Many people also drink mead, or honey wine, as part of their celebration because bees, associated with sweetness and abundance, are a symbol of the sabbat.
And if there’s a bonfire, there’d better be s’mores, she said, laughing.
Even if you take the pagan Wheel of the Year out of the equation, “food is just the most natural thing in the world, so of course it’s incorporated in virtually every celebration we have,” said Gwion Raven, a kitchen witch and author of “The Magick of Food: Rituals, Offerings & Why We Eat Together.”
To Raven, a spicy berry salsa — which he serves alongside boar tacos to celebrate Bacchus, the Roman god of agriculture and wine — screams summer solstice. It combines the cool refreshment of seasonal fruit like blueberries and raspberries with the heat of a jalapeño.
“Throw it on tacos or whatever else you want to eat with it, and know that in that very dish you’re holding the height of summer and the recognition of the dark winter that is to come,” he said.
For pagans, celebrating with a meal is as spiritual as it is natural.
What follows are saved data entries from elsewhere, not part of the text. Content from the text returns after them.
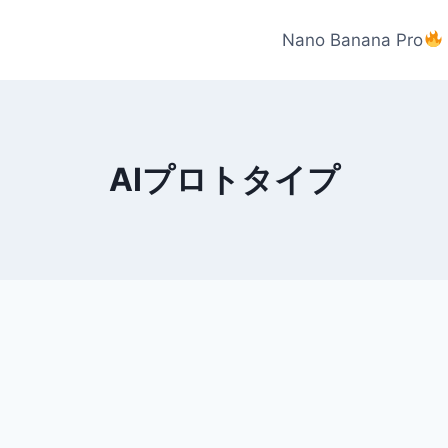
Nano Banana Pro
AIプロトタイプ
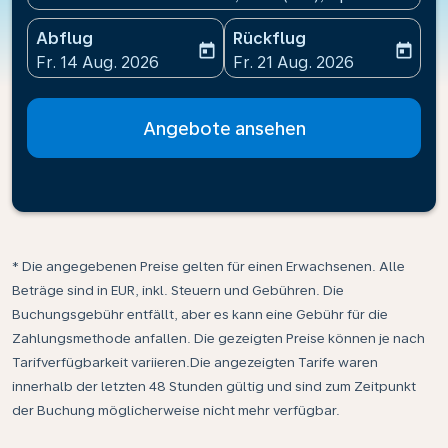
Abflug
Rückflug
today
today
fc-booking-departure-date-aria-label
fc-booking-return-date-ari
Fr. 14 Aug. 2026
Fr. 21 Aug. 2026
Angebote ansehen
* Die angegebenen Preise gelten für einen Erwachsenen. Alle
Beträge sind in EUR, inkl. Steuern und Gebühren. Die
Buchungsgebühr entfällt, aber es kann eine Gebühr für die
Zahlungsmethode anfallen. Die gezeigten Preise können je nach
Tarifverfügbarkeit variieren.Die angezeigten Tarife waren
innerhalb der letzten 48 Stunden gültig und sind zum Zeitpunkt
der Buchung möglicherweise nicht mehr verfügbar.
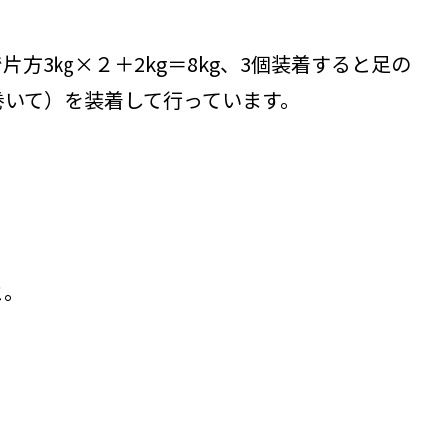
方3㎏×２＋2kg＝8kg、3個装着すると足の
巻いて）を装着して行っています。
と。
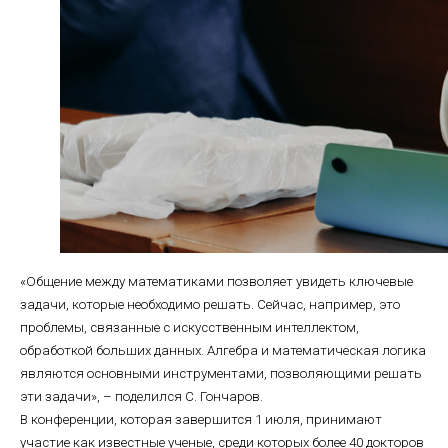
«Общение между математиками позволяет увидеть ключевые
задачи, которые необходимо решать. Сейчас, например, это
проблемы, связанные с искусственным интеллектом,
обработкой больших данных. Алгебра и математическая логика
являются основными инструментами, позволяющими решать
эти задачи», – поделился С. Гончаров.
В конференции, которая завершится 1 июля, принимают
участие как известные ученые, среди которых более 40 докторов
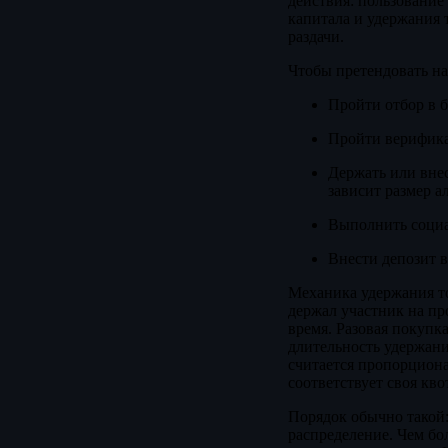
действия: пользование
капитала и удержания 
раздачи.
Чтобы претендовать на
Пройти отбор в б
Пройти верифика
Держать или внес
зависит размер а
Выполнить социал
Внести депозит в
Механика удержания то
держал участник на пр
время. Разовая покупк
длительность удержания
считается пропорциона
соответствует своя кво
Порядок обычно такой
распределение. Чем бо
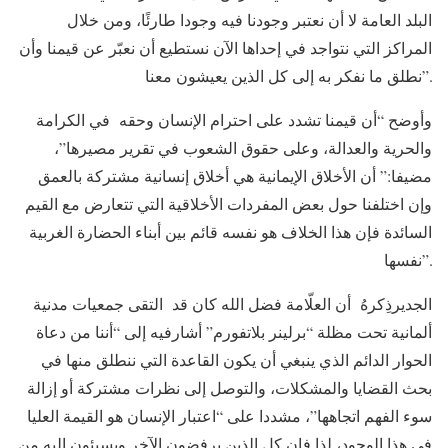
البلد العامة لا أن نعتبر وجودنا فيه وجودا طارئًا، ومن خلال
المراكز التي نتواجد في إحداها الآن نستطيع أن نعبّر عن قيمنا وأن
نطلق ما نفكر به إلى كل الذين يعيشون معنا”.
وأوضح “أن قيمنا تشدد على احترام الإنسان وحقه في الكرامة
والحرية والعدالة، وعلى حقوق الشعوب في تقرير مصيرها”،
مضيفا:” أن الأخلاق الإيمانية هي أخلاق إنسانية مشتركة بالعمق
وإن اختلفنا حول بعض المفردات الأخلاقية التي تتعارض مع القيم
السائدة فإن هذا الخلاف هو نفسه قائم بين أبناء الحضارة الغربية
نفسها”.
الجديرذِكرهُ أن العلّامة فضل الله كان قد التقى جمعيات مدنية
ألمانية تحت مظلة “برلينر بلاتفورم” أشارفيه إلى “أننا من دعاة
الحوار الدائم الذي ينبغي أن يكون القاعدة التي ننطلق منها في
بحث القضايا والمشكلات، والتوصل إلى نظرات مشتركة أو إزالة
سوء الفهم اتجاهها”، مشددا على “اعتبار الإنسان هو القيمة العليا
في هذا الوجود، لذا فإن كل الذين يرفضون الآخر ويسيئون إليه من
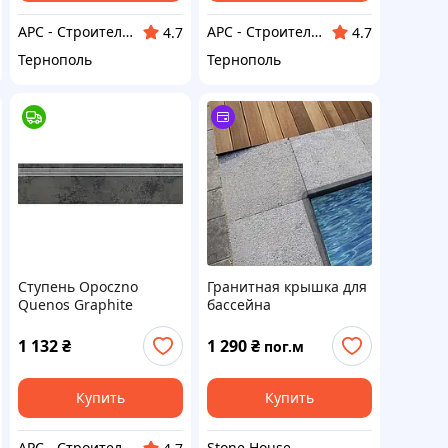
АРС - Строительный интернет-гипермаркет
АРС - Строительный интернет-гипермаркет
4.7
4.7
Тернополь
Тернополь
Ступень Opoczno
Гранитная крышка для
Quenos Graphite
бассейна
29,8*119,8 графит
1 132
₴
1 290
₴
пог.м
Купить
Купить
Stone House
АРС - Строительный интернет-гипермаркет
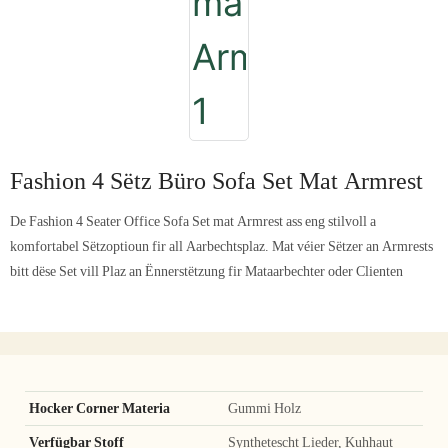
Fashion 4 Sëtz Büro Sofa Set Mat Armrest
De Fashion 4 Seater Office Sofa Set mat Armrest ass eng stilvoll a
komfortabel Sëtzoptioun fir all Aarbechtsplaz. Mat véier Sëtzer an Armrests
bitt dëse Set vill Plaz an Ënnerstëtzung fir Mataarbechter oder Clienten
Hocker Corner Materia
Gummi Holz
Verfügbar Stoff
Synthetescht Lieder, Kuhhaut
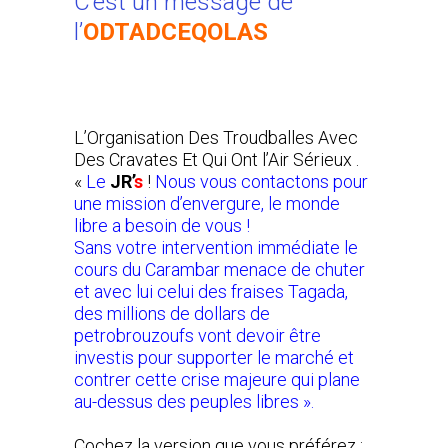
C’est un message de
l’
ODTADCEQOLAS
L’Organisation Des Troudballes Avec
Des Cravates Et Qui Ont l’Air Sérieux .
«
Le
JR’
s
!
Nous vous contactons pour
une mission d’envergure, le monde
libre a besoin de vous !
Sans votre intervention immédiate le
cours du Carambar menace de chuter
et avec lui celui des fraises Tagada,
des millions de dollars de
petrobrouzoufs vont devoir être
investis pour supporter le marché et
contrer cette crise majeure qui plane
au-dessus des peuples libres ».
Cochez la version que vous préférez :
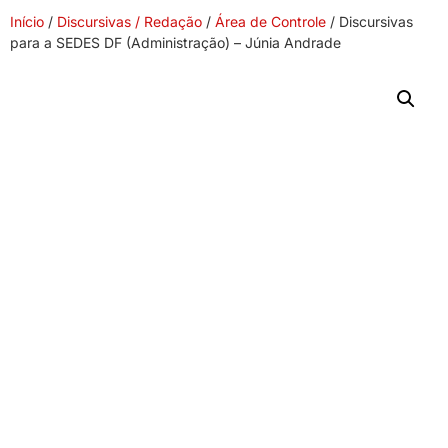
Início
/
Discursivas / Redação
/
Área de Controle
/ Discursivas
para a SEDES DF (Administração) – Júnia Andrade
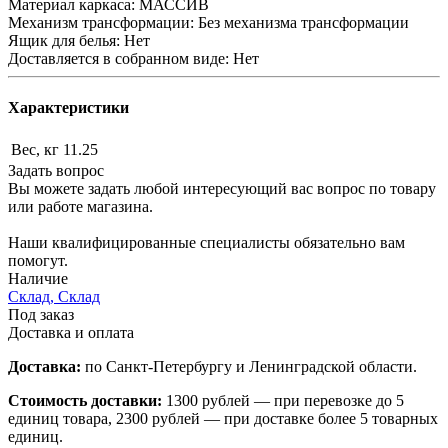
Материал каркаса: МАССИВ
Механизм трансформации: Без механизма трансформации
Ящик для белья: Нет
Доставляется в собранном виде: Нет
Характеристики
Вес, кг
11.25
Задать вопрос
Вы можете задать любой интересующий вас вопрос по товару
или работе магазина.
Наши квалифицированные специалисты обязательно вам
помогут.
Наличие
Склад, Склад
Под заказ
Доставка и оплата
Доставка:
по Санкт-Петербургу и Ленинградской области.
Стоимость доставки:
1300 рублей — при перевозке до 5
единиц товара, 2300 рублей — при доставке более 5 товарных
единиц.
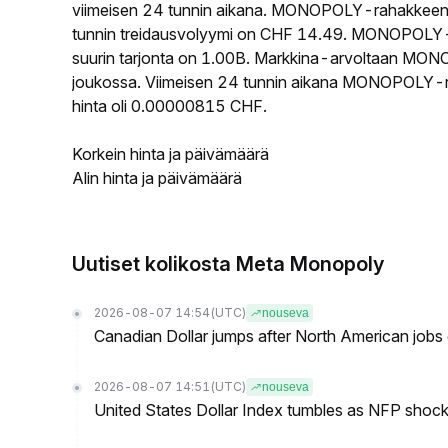
viimeisen 24 tunnin aikana. MONOPOLY-rahakkeen
tunnin treidausvolyymi on CHF 14.49. MONOPOLY-ra
suurin tarjonta on 1.00B. Markkina-arvoltaan MONO
joukossa. Viimeisen 24 tunnin aikana MONOPOLY-ra
hinta oli 0.00000815 CHF.
Korkein hinta ja päivämäärä
Alin hinta ja päivämäärä
Uutiset kolikosta Meta Monopoly
2026-08-07 14:54
(UTC)
nouseva
Canadian Dollar jumps after North American jobs 
2026-08-07 14:51
(UTC)
nouseva
United States Dollar Index tumbles as NFP shock 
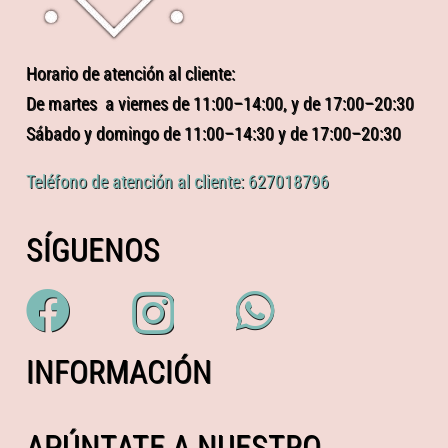
Horario de atención al cliente:
De martes a viernes de 11:00–14:00, y de 17:00–20:30
Sábado y domingo de 11:00–14:30 y de 17:00–20:30
Teléfono de atención al cliente: 627018796
SÍGUENOS
INFORMACIÓN
APÚNTATE A NUESTRO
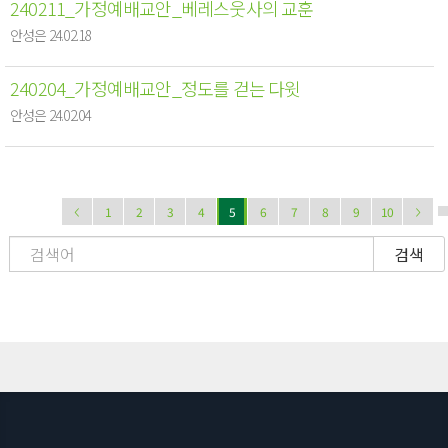
240211_가정예배교안_베레스웃사의 교훈
안성은 24.02.18
240204_가정예배교안_정도를 걷는 다윗
안성은 24.02.04
1
2
3
4
5
6
7
8
9
10
검색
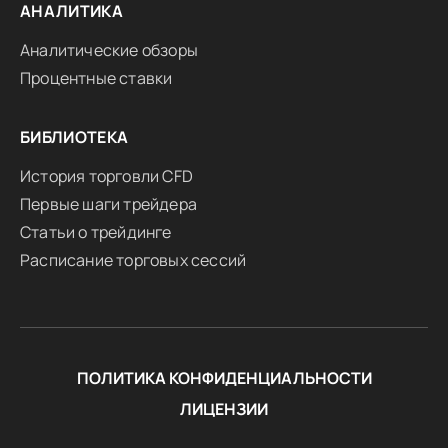
АНАЛИТИКА
Аналитические обзоры
Процентные ставки
БИБЛИОТЕКА
История торговли CFD
Первые шаги трейдера
Статьи о трейдинге
Расписание торговых сессий
ПОЛИТИКА КОНФИДЕНЦИАЛЬНОСТИ
ЛИЦЕНЗИИ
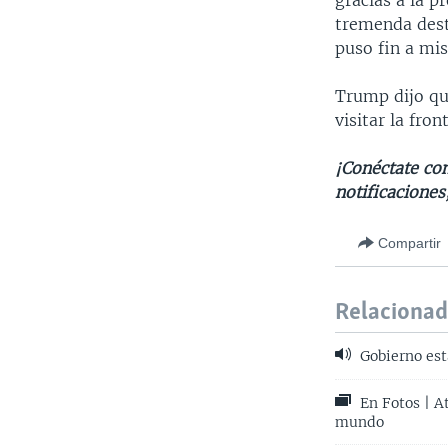
gracias a la p
tremenda dest
puso fin a mis
Trump dijo qu
visitar la fro
¡Conéctate con
notificaciones
Compartir
Relaciona
Gobierno est
En Fotos | At
mundo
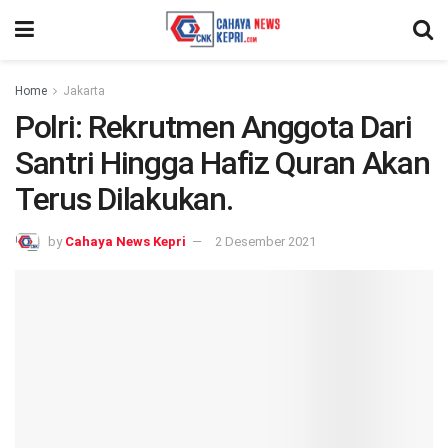
Home
Jakarta
Polri: Rekrutmen Anggota Dari
Santri Hingga Hafiz Quran Akan
Terus Dilakukan.
by
Cahaya News Kepri
2 Desember 2021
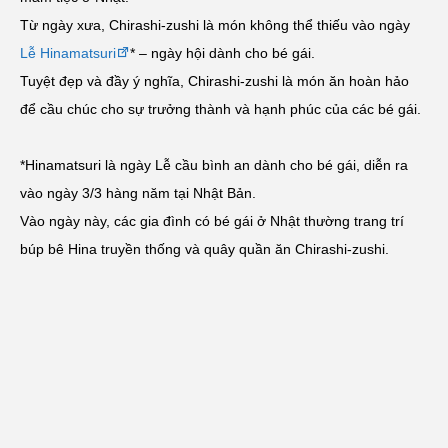
Từ ngày xưa, Chirashi-zushi là món không thể thiếu vào ngày
Lễ Hinamatsuri
* – ngày hội dành cho bé gái.
Tuyệt đẹp và đầy ý nghĩa, Chirashi-zushi là món ăn hoàn hảo
để cầu chúc cho sự trưởng thành và hạnh phúc của các bé gái.
*Hinamatsuri là ngày Lễ cầu bình an dành cho bé gái, diễn ra
vào ngày 3/3 hàng năm tại Nhật Bản.
Vào ngày này, các gia đình có bé gái ở Nhật thường trang trí
búp bê Hina truyền thống và quây quần ăn Chirashi-zushi.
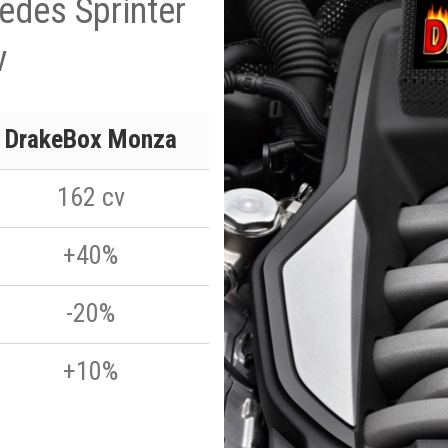
edes Sprinter
v
DrakeBox Monza
162 cv
+40%
-20%
+10%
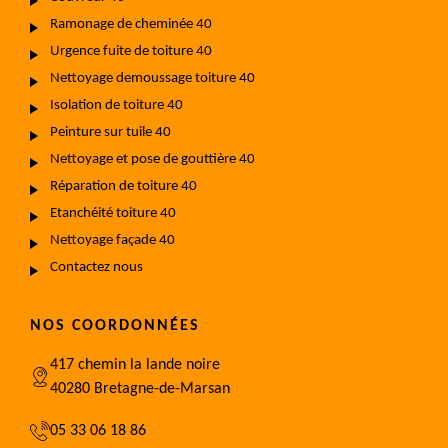
Ramonage de cheminée 40
Urgence fuite de toiture 40
Nettoyage demoussage toiture 40
Isolation de toiture 40
Peinture sur tuile 40
Nettoyage et pose de gouttière 40
Réparation de toiture 40
Etanchéité toiture 40
Nettoyage façade 40
Contactez nous
NOS COORDONNÉES
417 chemin la lande noire
40280 Bretagne-de-Marsan
05 33 06 18 86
Some, like Raven, practice kitchen witchery, the daily spiritual practice of making magick in the kitchen, a place where the four elements — fire, water, earth and air — come together. An Instapot becomes a cauldron and a wooden spoon, a wand, he said.
“You’re cooking something that will have an impact on the way somebody moves through the world — super magickal,” he said.
For many pagans, spirituality is tied to nature, and eating local seasonal foods connects them to the earth and with a specific time and place, according to the author.
Many rituals also end with a meal, he said, partly because it’s grounding after the hungry-making work of magick. But there’s also magick in community, in gathering together with others and socializing.
Plus, Raven said, “The real key to all ritual, to all food celebrations, is that we’re saying this moment at this time of year is sacred and holy, because it connects us to something — the height of summer, our power, the fullness of life, all those wonderful things that we connect with summer — and these foods remind me of that.”
Spicy Berry Salsa
From “The Magick of Food” by Gwion Raven. © 2020 by Gwion Raven. Used by permission from Llewellyn Worldwide, Ltd.
Makes 6 servings.
- 2 cups blueberries
- 1 cup raspberries
- 1 small yellow bell pepper
- 1 jalapeno
- ½ cup red onion, chopped/diced
- ¼ cup cilantro, chopped
- Salt to taste (about ½ teaspoon)
- 1 tablespoon olive oil
- 1 tablespoon vinegar (white or apple cider)
- ¼ cup lemon juice
Use a big bowl because there will be a fair amount of stirring going on. Pour the berries into the bowl.
Cut the yellow bell pepper in half. Remove the seeds and then dice. Add the pepper to the bowl of berries.
Slice the jalapeño in half, lengthwise, and scrape the seeds out. Then dice the jalapeño and toss into the bowl with the berries and pepper. Stop what you’re doing and go wash your hands. I mean it. Touching your eyes, which you’ll probably do in a couple minutes from now when you start chopping the onions, is a really bad idea if you have jalapeño oil on your hands.
Dice the onions and chop the cilantro, then add them to the bowl, too. Sprinkle in the salt. Give the whole thing a gentle stir — more of a folding action, really — to get all of the ingredients mixed together.
In a separate bowl, combine the oil, vinegar and lemon juice. Whisk them up and pour over the salsa, again stirring gently and making sure all the ingredients are nicely coated.